Poland students also had some musical celebrations.
The Poland Seminary High School Concert Choir and a cappella ensemble Harmonically Speaking performed at Holy Family with the PSHS bands. The ensemble also spread some holiday cheer last week with performances at several retirement homes, The Lake Club and Dobbins Elementary.
Canfield schools’ Art Club collected coloring books and crayons for Akron Children’s Hospital, gifts for families and children in need in Canfield and canned goods for Second Harvest and sold Salvation Army tags.

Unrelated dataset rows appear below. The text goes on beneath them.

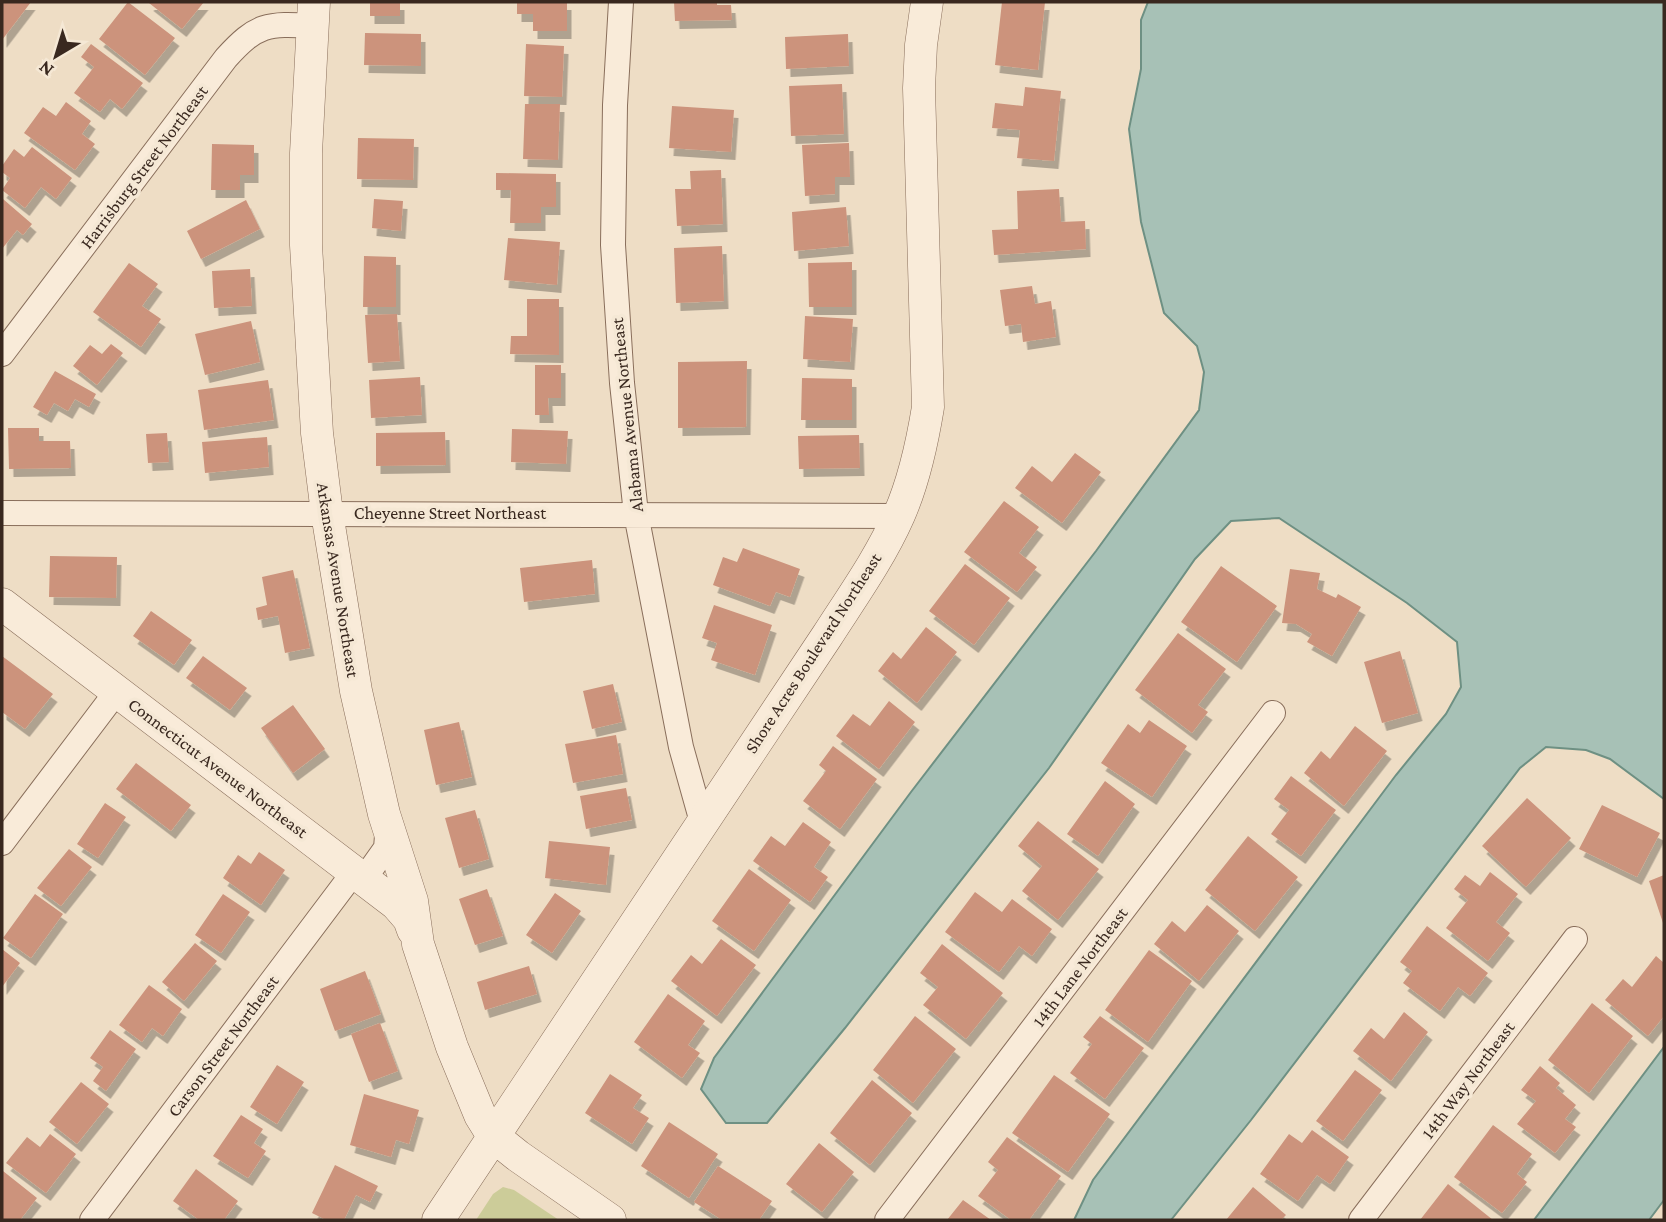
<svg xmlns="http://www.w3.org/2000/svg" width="1666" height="1222" viewBox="0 0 1666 1222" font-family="'Crimson Pro',serif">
  <defs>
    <filter id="shadow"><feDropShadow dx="4.5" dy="8" stdDeviation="0" flood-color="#0004"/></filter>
  </defs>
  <rect width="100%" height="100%" fill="#eeddc5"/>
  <path fill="#cc9" d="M 503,1187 L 514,1190 L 559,1220 L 476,1220 L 493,1194 Z"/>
  <path fill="#a7c1b6" stroke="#6e9083" stroke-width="2" d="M 1148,2 L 1664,2 L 1664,799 L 1610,759 L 1586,750 L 1546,747 L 1520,768 L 1251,1120 L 1171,1220 L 1074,1220 L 1093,1180 L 1396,775 L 1446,714 L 1461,687 L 1457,642 L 1407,603 L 1279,518 L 1231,521 L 1195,559 L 1049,768 L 845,1028 L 767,1123 L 726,1123 L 701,1089 L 714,1058 L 911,792 L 1096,551 L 1199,410 L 1204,372 L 1197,346 L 1164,313 L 1141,222 L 1129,129 L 1141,69 L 1141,20 Z
    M 1664,1047 L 1664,1200 L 1649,1220 L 1534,1220 Z"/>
  <path fill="#cc937c" filter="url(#shadow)" d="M 2,2 L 31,2 L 2,40 Z
    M 128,2 L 175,38 L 145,75 L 99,39 Z
    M 150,2 L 204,2 L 182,29 L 149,3 Z
    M 370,2 L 400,2 L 400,16 L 370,16 Z
    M 517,2 L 567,2 L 567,31 L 533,31 L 533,14 L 517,14 Z
    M 674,2 L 717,2 L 717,5 L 731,5 L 732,20 L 675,21 Z
    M 1002,2 L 1045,2 L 1038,70 L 995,65 Z
    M 365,33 L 421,34 L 421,66 L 364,65 Z
    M 848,34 L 849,66 L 786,69 L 785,37 Z
    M 91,44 L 143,83 L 122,109 L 110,99 L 100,112 L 74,93 L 94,67 L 81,57 Z
    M 526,44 L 564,46 L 562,97 L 524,96 Z
    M 842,84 L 844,134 L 791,136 L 789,86 Z
    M 1025,87 L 1061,91 L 1054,161 L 1017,158 L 1020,130 L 992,128 L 995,103 L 1023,106 Z
    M 66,102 L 91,121 L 82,134 L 95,144 L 75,170 L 24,133 L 43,107 L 56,116 Z
    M 525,104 L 560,104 L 558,160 L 523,159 Z
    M 672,106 L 734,110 L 731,152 L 669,148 Z
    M 358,138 L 414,139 L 413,180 L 357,179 Z
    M 849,143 L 850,177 L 835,177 L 835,194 L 805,196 L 802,145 Z
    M 212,144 L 254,145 L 254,175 L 240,175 L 240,190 L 211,190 Z
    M 32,147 L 72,178 L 56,199 L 41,187 L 25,208 L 2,190 L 10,178 L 2,172 L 2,166 L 14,149 L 24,157 Z
    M 721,170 L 723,224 L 677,226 L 675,189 L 691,189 L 690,171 Z
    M 496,173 L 556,174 L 556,207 L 541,207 L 541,223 L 510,223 L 511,190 L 496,190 Z
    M 1059,189 L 1061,222 L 1085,221 L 1086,249 L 994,255 L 992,230 L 1018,229 L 1017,191 Z
    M 3,199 L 32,224 L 23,235 L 17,230 L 2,249 Z
    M 374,199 L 403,201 L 401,231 L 372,228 Z
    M 246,200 L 260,229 L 201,259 L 187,231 Z
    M 846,207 L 849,246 L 794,251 L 792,212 Z
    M 508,238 L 560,242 L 557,285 L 504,280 Z
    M 722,246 L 724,301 L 676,303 L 674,248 Z
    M 364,256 L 396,257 L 396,307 L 363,307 Z
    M 852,262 L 852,307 L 809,307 L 808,263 Z
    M 129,263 L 158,284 L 142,306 L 161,319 L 141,347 L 93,312 Z
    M 250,269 L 252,306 L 214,308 L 212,271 Z
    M 1032,286 L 1035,304 L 1051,301 L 1056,337 L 1023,342 L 1021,324 L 1005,326 L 1000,290 Z
    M 527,299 L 559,299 L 559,355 L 510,354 L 511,336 L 527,336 Z
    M 397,314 L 400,361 L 368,363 L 365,315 Z
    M 805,316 L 853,319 L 850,362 L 803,359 Z
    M 251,321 L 260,362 L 205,375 L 195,334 Z
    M 111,344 L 123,353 L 97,385 L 73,366 L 90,345 L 102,354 Z
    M 747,361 L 746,427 L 678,428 L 678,362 Z
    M 535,365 L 561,365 L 561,398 L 548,398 L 549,415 L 535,415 Z
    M 55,371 L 96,394 L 89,407 L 75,399 L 68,411 L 54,403 L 47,415 L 33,407 Z
    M 420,377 L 422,415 L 371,418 L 369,380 Z
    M 802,378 L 852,379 L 852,420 L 801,420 Z
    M 268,380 L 274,420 L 204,430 L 198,390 Z
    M 8,428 L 39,428 L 39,441 L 70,441 L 71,468 L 9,469 Z
    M 512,429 L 568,431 L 566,464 L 511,462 Z
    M 445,432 L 446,465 L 376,466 L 376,433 Z
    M 167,433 L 169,462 L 148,463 L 146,434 Z
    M 859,435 L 860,468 L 799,469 L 798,436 Z
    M 267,437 L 269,467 L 205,473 L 202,442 Z
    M 1075,453 L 1101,472 L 1062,523 L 1015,488 L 1032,466 L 1052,482 Z
    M 1004,501 L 1039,527 L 1019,553 L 1037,567 L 1017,592 L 964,552 Z
    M 743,548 L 800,569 L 790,597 L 776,592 L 770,606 L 713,585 L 723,557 L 737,562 Z
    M 50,556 L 117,557 L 116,598 L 49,597 Z
    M 592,560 L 595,594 L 524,602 L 520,568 Z
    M 965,564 L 1010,598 L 974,645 L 929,611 Z
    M 1221,566 L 1277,606 L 1237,662 L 1181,622 Z
    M 1290,569 L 1320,573 L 1317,589 L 1336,598 L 1338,594 L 1361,607 L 1332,656 L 1307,642 L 1312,634 L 1296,624 L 1282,623 Z
    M 293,570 L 310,648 L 285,653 L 278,616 L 258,620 L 256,608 L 267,605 L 262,577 Z
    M 714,605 L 772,625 L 755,675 L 711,660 L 717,643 L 702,638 Z
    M 151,611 L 192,640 L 174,665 L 133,636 Z
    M 926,627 L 957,652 L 917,703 L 878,671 L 893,652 L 901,659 Z
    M 1178,633 L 1226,669 L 1198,705 L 1208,712 L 1192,733 L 1135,690 Z
    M 1400,651 L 1418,713 L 1382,723 L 1364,662 Z
    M 2,656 L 53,694 L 25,729 L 2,712 Z
    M 203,656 L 247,688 L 230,710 L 186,678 Z
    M 613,684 L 622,722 L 592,729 L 583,691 Z
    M 889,701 L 915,722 L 879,769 L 836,736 L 853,714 L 870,726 Z
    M 293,705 L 325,749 L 293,773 L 261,728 Z
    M 1149,720 L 1187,746 L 1152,797 L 1101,763 L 1128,724 L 1140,733 Z
    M 459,722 L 472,777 L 436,785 L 424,730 Z
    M 1355,726 L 1387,751 L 1344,806 L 1304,773 L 1321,751 L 1330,759 Z
    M 616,735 L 623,774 L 573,783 L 565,744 Z
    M 833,746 L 877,779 L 840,829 L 803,801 L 826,771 L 819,765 Z
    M 136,763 L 191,805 L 171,831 L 116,789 Z
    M 1291,776 L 1336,810 L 1301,856 L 1271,834 L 1289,810 L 1274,799 Z
    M 1105,781 L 1135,804 L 1098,856 L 1067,834 Z
    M 626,788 L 632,820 L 586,829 L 580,796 Z
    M 1527,798 L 1571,838 L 1526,887 L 1482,846 Z
    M 105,803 L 126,817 L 98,858 L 77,844 Z
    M 1602,805 L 1660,833 L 1637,877 L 1579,849 Z
    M 475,810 L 489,859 L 459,868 L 445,818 Z
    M 1038,821 L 1099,869 L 1058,920 L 1022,891 L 1042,866 L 1018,846 Z
    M 803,822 L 831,842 L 814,867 L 828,877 L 810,902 L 753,861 L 771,836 L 785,846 Z
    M 1248,836 L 1298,877 L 1255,931 L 1205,890 Z
    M 549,841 L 610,847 L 606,885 L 545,878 Z
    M 69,849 L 92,867 L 61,906 L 37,888 Z
    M 259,852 L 285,870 L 261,905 L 223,878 L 238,855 L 251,864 Z
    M 749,869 L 791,900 L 754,951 L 712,921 Z
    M 1490,872 L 1518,894 L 1496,922 L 1510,933 L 1488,961 L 1446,928 L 1468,900 L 1454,889 L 1465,875 L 1480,886 Z
    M 1664,875 L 1664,926 L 1649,881 Z
    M 487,889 L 503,936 L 475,945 L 459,899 Z
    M 975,892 L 1002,912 L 1012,899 L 1052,929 L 1032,956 L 1019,946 L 999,972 L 945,932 Z
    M 555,893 L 581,911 L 552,953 L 526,935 Z
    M 35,894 L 63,914 L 31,958 L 3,938 Z
    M 223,894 L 250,912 L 221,953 L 195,935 Z
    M 1207,905 L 1239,931 L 1199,981 L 1154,944 L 1172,921 L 1185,932 Z
    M 1427,926 L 1488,973 L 1470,996 L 1458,987 L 1440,1011 L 1403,983 L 1412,971 L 1400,962 Z
    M 721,939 L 756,965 L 717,1016 L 671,981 L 691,955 L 702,964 Z
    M 195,943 L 217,961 L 184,1001 L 162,982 Z
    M 942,944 L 1003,993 L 966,1039 L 923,1005 L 938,987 L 920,973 Z
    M 2,949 L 20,963 L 2,987 Z
    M 1149,950 L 1192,981 L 1148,1042 L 1105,1010 Z
    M 1656,956 L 1664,963 L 1664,1016 L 1648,1036 L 1605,1000 L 1623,979 L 1632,987 Z
    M 529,966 L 537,994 L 485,1010 L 477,982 Z
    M 365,971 L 381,1014 L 335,1031 L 320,989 Z
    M 149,985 L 182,1009 L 163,1036 L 152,1028 L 142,1042 L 119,1025 Z
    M 668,994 L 705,1021 L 688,1045 L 700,1053 L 682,1078 L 634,1042 Z
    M 1592,1003 L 1633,1036 L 1589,1093 L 1548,1060 Z
    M 1404,1012 L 1428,1032 L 1391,1081 L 1353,1051 L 1371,1028 L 1384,1039 Z
    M 915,1016 L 956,1049 L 913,1103 L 873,1070 Z
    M 1100,1016 L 1144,1048 L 1105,1099 L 1070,1073 L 1092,1044 L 1083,1037 Z
    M 380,1023 L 398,1071 L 369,1082 L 351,1034 Z
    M 110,1030 L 136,1049 L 106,1091 L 93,1081 L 103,1067 L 90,1058 Z
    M 277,1065 L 304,1082 L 277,1124 L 250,1107 Z
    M 1540,1066 L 1560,1083 L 1556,1088 L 1576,1105 L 1565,1119 L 1576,1127 L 1555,1153 L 1517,1124 L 1536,1101 L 1521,1090 Z
    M 1355,1070 L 1382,1090 L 1343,1141 L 1316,1121 Z
    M 610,1074 L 642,1095 L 633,1108 L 649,1118 L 632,1144 L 585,1113 Z
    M 1054,1075 L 1110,1114 L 1068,1172 L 1012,1133 Z
    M 872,1080 L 912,1113 L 870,1165 L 830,1133 Z
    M 81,1082 L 109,1104 L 77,1144 L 49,1122 Z
    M 364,1094 L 419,1110 L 409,1144 L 396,1140 L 391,1157 L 350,1145 Z
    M 241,1115 L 263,1129 L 254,1143 L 266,1151 L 248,1178 L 213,1156 Z
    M 669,1122 L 718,1154 L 689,1198 L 641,1166 Z
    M 1493,1125 L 1532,1154 L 1517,1174 L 1527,1182 L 1502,1213 L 1454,1177 Z
    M 1312,1130 L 1349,1157 L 1330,1184 L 1317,1175 L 1298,1201 L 1260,1174 L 1289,1134 L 1302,1143 Z
    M 50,1134 L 76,1154 L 46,1193 L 6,1163 L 27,1137 L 40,1147 Z
    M 1007,1137 L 1061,1176 L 1029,1220 L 1011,1220 L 978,1196 L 998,1170 L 988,1162 Z
    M 819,1143 L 854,1172 L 822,1212 L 786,1184 Z
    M 335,1165 L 378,1186 L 370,1202 L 356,1195 L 344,1220 L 326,1220 L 312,1213 Z
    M 718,1166 L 772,1201 L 759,1220 L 722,1220 L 694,1202 Z
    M 196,1169 L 238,1201 L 224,1220 L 199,1220 L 173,1201 Z
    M 3,1171 L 37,1198 L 20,1220 L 2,1220 Z
    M 1448,1184 L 1493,1220 L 1420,1220 Z
    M 1253,1187 L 1286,1215 L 1281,1220 L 1226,1220 Z
    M 963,1200 L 991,1220 L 947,1220 Z"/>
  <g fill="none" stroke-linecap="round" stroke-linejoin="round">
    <defs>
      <path id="minor" d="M 621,2 L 615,105 L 613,245 L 622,383 L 636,514 L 681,747 L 702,822
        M 2,354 L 226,58 C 257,24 267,23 313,26
        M 2,513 L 898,516
        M 2,843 L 117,691
        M 364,879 L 386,848 L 388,824
        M 92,1220 L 354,872
        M 887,1220 L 1273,713
        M 1361,1220 L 1575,939"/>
      <path id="tertiary" d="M 314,2 L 306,153 L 306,245 L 317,433 L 327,513 L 356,691 L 384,814 L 412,901 L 418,944 L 452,1047 L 480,1115 L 493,1136 L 518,1156 L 610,1220
        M 2,604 L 396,904 L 409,919 L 413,930
        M 438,1220 L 827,636 C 852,597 880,558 899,515 C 914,481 922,444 928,407 L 919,88 L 921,45 L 927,2"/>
    </defs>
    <use href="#minor" stroke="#896e5b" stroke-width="26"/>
    <use href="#tertiary" stroke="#896e5b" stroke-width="33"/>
    <use href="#minor" stroke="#f9ebd9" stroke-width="24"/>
    <use href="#tertiary" stroke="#f9ebd9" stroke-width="32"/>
  </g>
  <g text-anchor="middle" stroke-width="7" stroke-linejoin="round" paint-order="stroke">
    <g font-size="18" fill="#39281f" stroke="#f5e8d5">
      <text transform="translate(144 167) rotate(-53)" y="6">Harrisburg Street Northeast</text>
      <text transform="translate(627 415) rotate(-96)" y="6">Alabama Avenue Northeast</text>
      <text x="450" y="519">Cheyenne Street Northeast</text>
      <text transform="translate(338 580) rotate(81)" y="6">Arkansas Avenue Northeast</text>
      <text transform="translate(813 653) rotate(-57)" y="6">Shore Acres Boulevard Northeast</text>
      <text transform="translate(218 768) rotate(37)" y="6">Connecticut Avenue Northeast</text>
      <text transform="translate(1080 967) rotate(-53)" y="6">14th Lane Northeast</text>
      <text transform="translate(223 1046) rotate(-53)" y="6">Carson Street Northeast</text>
      <text transform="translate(1468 1080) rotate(-53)" y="6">14th Way Northeast</text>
    </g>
  </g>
  <rect width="1666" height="1222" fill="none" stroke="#39281f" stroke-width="7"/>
  <g transform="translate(56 56) rotate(218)" stroke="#f5e8d5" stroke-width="5" paint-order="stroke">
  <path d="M0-5L12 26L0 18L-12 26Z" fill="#39281f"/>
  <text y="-10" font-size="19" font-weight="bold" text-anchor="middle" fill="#39281f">N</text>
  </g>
</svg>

Canfield Superintendent Alex Geordan said celebrating the holidays in Canfield is, in total, a family event.
“When most think of holidays, they think of family, and in the Canfield Local Schools, we see our students and staff as our own extended family,” he said. “It’s not just the three R’s. We extend the educational process to include holidays around the globe.”
The three R’s in education are reading, writing and arithmetic.
In Boardman, students celebrated the holidays in a variety of ways.
At the high school, students celebrated with a spirit week, a holiday pajamas day and an ugly-sweater day.
At Glenwood Junior High, the week leading up to Christmas break started with a holiday PJ’s day, then continued with ugly sweaters and culminated in a head-to-toe holiday dress-up day. Students donned elf ears and Santa hats, shirts and socks.
At Center Intermediate, the Parent-Teacher Association hosted a holiday breakfast for teachers, and students there competed in an ugly-sweater contest.